Many of the theories of mental health that have been developed in psychology and psychiatry come from western culture – mainly from North American and European countries. However, the more recent study of mental health across cultures has shown that it is not the same everywhere. As globalization takes over and as each country become increasingly connected and diverse, it is important to understand this and adapt our diagnosis and treatment methods to a multicultural world. Applying a universal template to deal with these illnesses is not only ineffective, but also counterproductive. Two important reasons can help us understand why.
First, mental illnesses vary in prevalence and symptoms around the world. For example, the widely known major depressive disorder (MDD) is less frequently diagnosed in other countries, particularly in China (though it remains unclear if this is a difference in actual prevalence or in official diagnosis). Some countries have even higher rates of depression than we normally see in countries like the United States and Canada. This raises the question of how a specific culture influences a disorder’s cause and diagnosis. Furthermore, MDD manifests through different symptoms across cultures. For example, somatization – the expression of symptoms through physical ills such as tiredness, headaches, and poor appetite – is more common in East Asian countries. Conversely, in the West, symptoms are more often psychological, such as an inability to experience pleasure, and depressed mood.
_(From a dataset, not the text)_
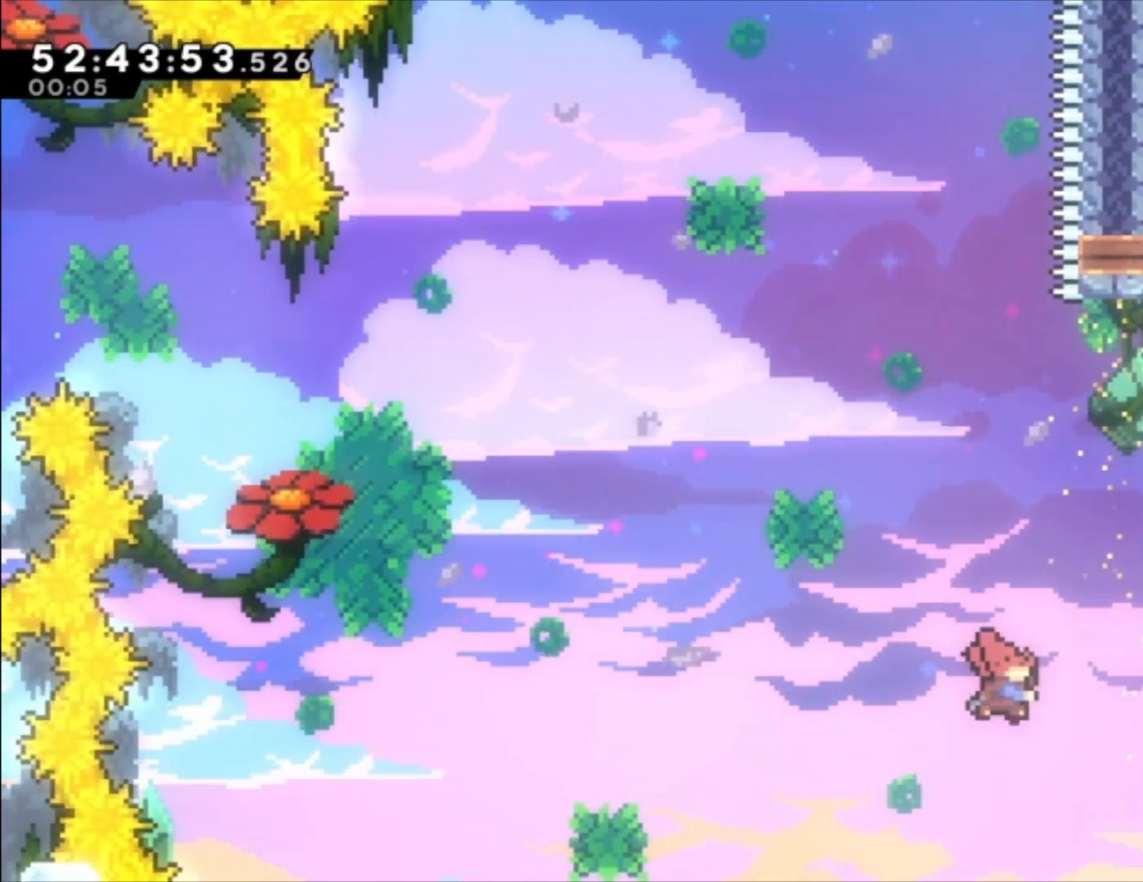
{"buttons": [], "left_stick": "up-left", "events": [[133, "X", "up"], [300, "left_stick", "up-left"]]}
The underlying cause of such differences is hard to pin down. One theory is that the stigma associated with mental illness differs across cultures, and so its expression differs as well. Moreover, it is possible that people simply pay attention to different kinds of symptoms, and thus report some and not others. For example, some cultures may be less attentive to their moods and emotions because they are socialized to be that way.
A second reason for the counter-productivity of a universal mental health template is that some mental disorders are considered “culture-bound syndromes”, meaning they only exist in a particular region or culture and are reflections of certain cultural norms experienced by affected individuals. Thus, to understand culture-bound syndrome, it is imperative to recognize the culturally specific ways of thinking that cause it. An example of such a syndrome is amok, an acute condition experienced mostly by males in East Asians countries. It involves an outburst of violence and homicidal attacks followed by amnesia, and is most likely caused by stress, lack of sleep, and alcohol consumption. Another example is frigophobia (mostly seen in China), an excessive fear of catching a cold, which results in affected individuals wearing heavy coats and scarves even in warm weather.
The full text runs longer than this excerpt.